Przychodzi do was kobieta po przejściach, z podbitym okiem, zaniedbana. Co jej siostra mówi? Wszystko się ułoży? Bóg jest miłością?
Nie moralizujemy, nie pouczamy, nie oceniamy. Jeśli uciekła od męża, który od lat ją bije, zastanawiam się tylko nad tym, co kiedyś musieli jej zrobić, żeby znosiła takie totalne poniżanie. Co ta kobieta musi mieć wkręcone na swój temat, że teraz daje się tłuc. Rozmawiamy. Ale ostatecznie to ona musi do tego dojść. Sama musi znaleźć swoją drogę z piekła.

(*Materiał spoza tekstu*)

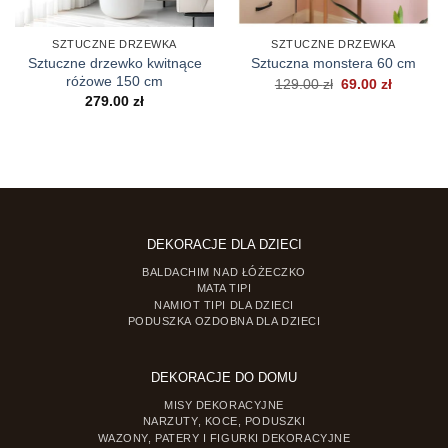
SZTUCZNE DRZEWKA
SZTUCZNE DRZEWKA
Sztuczne drzewko kwitnące
Sztuczna monstera 60 cm
różowe 150 cm
Pierwotna
Aktualna
129.00
zł
69.00
zł
cena
cena
279.00
zł
wynosiła:
wynosi:
129.00 zł.
69.00 zł.
DEKORACJE DLA DZIECI
BALDACHIM NAD ŁÓŻECZKO
MATA TIPI
NAMIOT TIPI DLA DZIECI
PODUSZKA OZDOBNA DLA DZIECI
DEKORACJE DO DOMU
MISY DEKORACYJNE
NARZUTY, KOCE, PODUSZKI
WAZONY, PATERY I FIGURKI DEKORACYJNE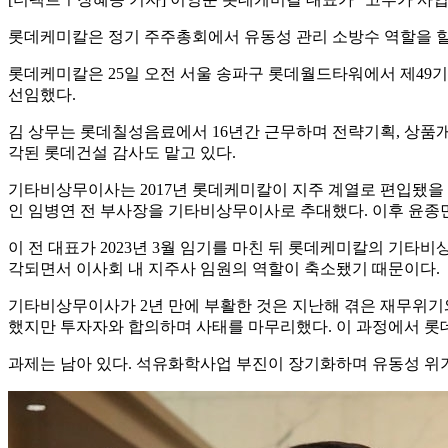
롯데케미칼은 정기 주주총회에서 유동성 관리 소방수 역할을 할
롯데케미칼은 25일 오전 서울 송파구 롯데월드타워에서 제49
선임했다.
김 상무는 롯데칠성음료에서 16년간 근무하며 전략기획, 상품개발
각된 롯데건설 감사도 맡고 있다.
기타비상무이사는 2017년 롯데케미칼이 지주 계열로 편입됐을 
인 임병연 전 부사장을 기타비상무이사로 추대했다. 이후 윤종민
이 전 대표가 2023년 3월 임기를 마친 뒤 롯데케미칼의 기타
각되면서 이사회 내 지주사 임원의 역할이 축소됐기 때문이다.
기타비상무이사가 2년 만에 부활한 것은 지난해 겪은 재무위기
했지만 투자자와 합의하며 사태를 마무리했다. 이 과정에서 
과제는 남아 있다. 석유화학사업 부진이 장기화하며 유동성 위기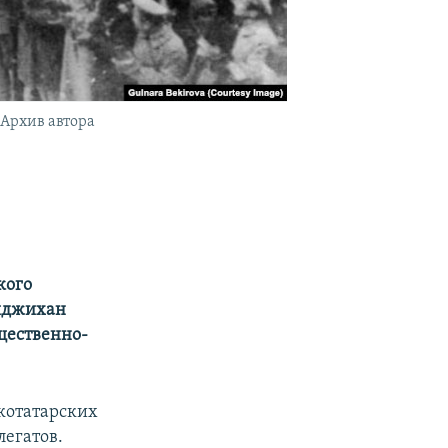
 Архив автора
кого
биджихан
бщественно-
скотатарских
легатов.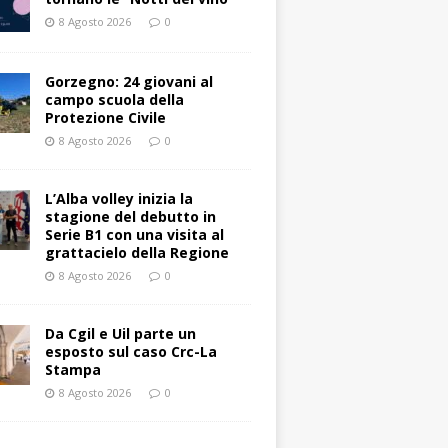
8 Agosto 2026
0
Gorzegno: 24 giovani al
campo scuola della
Protezione Civile
8 Agosto 2026
0
L’Alba volley inizia la
stagione del debutto in
Serie B1 con una visita al
grattacielo della Regione
8 Agosto 2026
0
Da Cgil e Uil parte un
esposto sul caso Crc-La
Stampa
8 Agosto 2026
0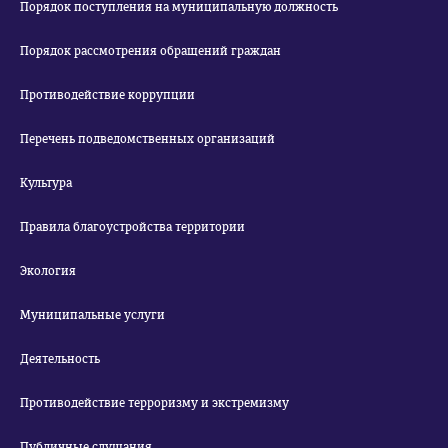
Порядок поступления на муниципальную должность
Порядок рассмотрения обращений граждан
Противодействие коррупции
Перечень подведомственных организаций
Культура
Правила благоустройства территории
Экология
Муниципальные услуги
Деятельность
Противодействие терроризму и экстремизму
Публичные слушания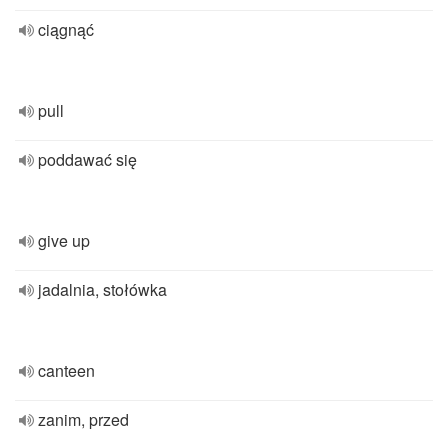
ciągnąć
pull
poddawać się
give up
jadalnia, stołówka
canteen
zanim, przed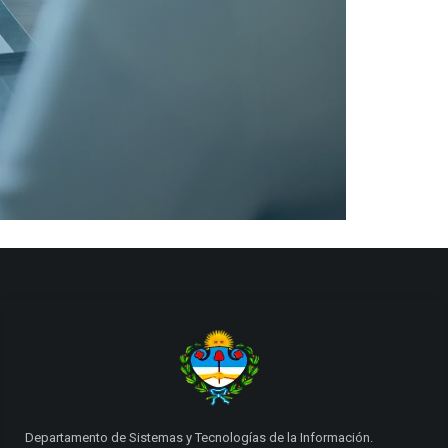
Departamento de Sistemas y Tecnologías de la Información.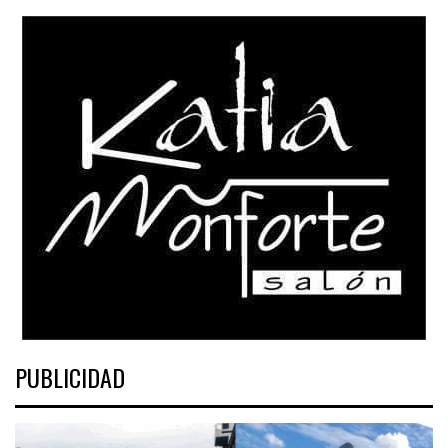
PUBLICIDAD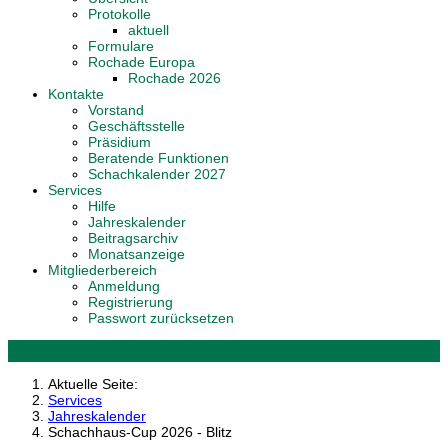
Protokolle
aktuell
Formulare
Rochade Europa
Rochade 2026
Kontakte
Vorstand
Geschäftsstelle
Präsidium
Beratende Funktionen
Schachkalender 2027
Services
Hilfe
Jahreskalender
Beitragsarchiv
Monatsanzeige
Mitgliederbereich
Anmeldung
Registrierung
Passwort zurücksetzen
Aktuelle Seite:
Services
Jahreskalender
Schachhaus-Cup 2026 - Blitz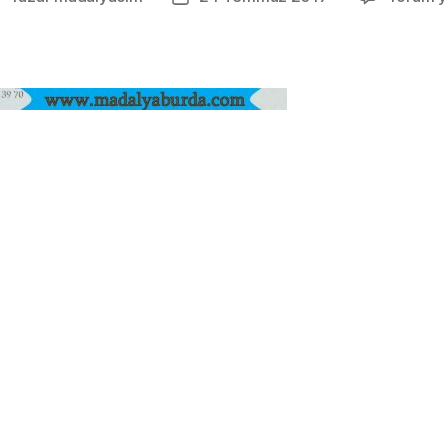
azarı
tarihi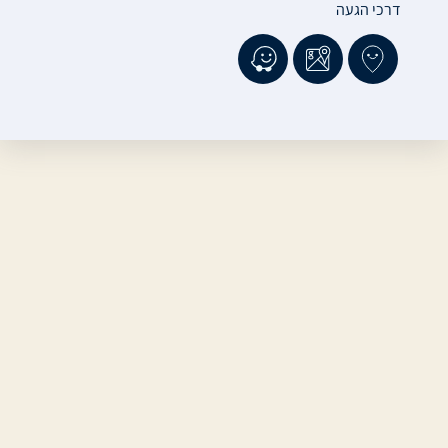
דרכי הגעה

Ale tak znów niebiańsko u was nie jest...
I niektóre kobiety mają z tym problem. Problem z zasadami. Pomagamy im, ale na naszych warunkach. Każda dziewczyna obowiązkowo przechodzi terapię albo leczenie. Musi przestrzegać regulaminu, uczestniczyć w swoich dyżurach porządkowych. Jeśli lawiruje, kłamie, kombinuje – reagujemy. Mówię jej wtedy wprost: nie posprzątałaś po sobie, już drugi raz musiałam zrobić to za ciebie, to nie w porządku i jestem na ciebie wkurzona. Obie strony uczą się tej rozmowy.
Próba sił?
W pewnym sensie tak. I nie zawsze musimy postawić na swoim. Chcemy umieć słuchać tych kobiet. Rozumieć ich historie. Nie każdy i nie zawsze będzie gotowy na pomoc. Nie jest tak, że im więcej my damy, tym więcej ktoś przyjmie. To tak jakby się uprzeć, żeby pojemność szklanki wlać do kieliszka.
Zgłaszają się do was kobiety ofiary. To bywa przemoc domowa, zmuszanie do prostytucji, handel ludźmi. Ale nie zawsze przychodzą tylko zahukane, skrzywdzone istotki. Czy wasze podopieczne też bywają złe?
Nie, nie. Zupełnie inaczej. Nasiąkają złem. Ofiary przemocy często same stają się katami. Zupełnie nieświadomie. Dać dziecku w łeb to jest norma. W ich świecie nikt z nikim nie dyskutuje. Jak komuś coś w tobie nie pasuje, obrywasz. Z jednej z strony musimy otoczyć taką kobietę opieką.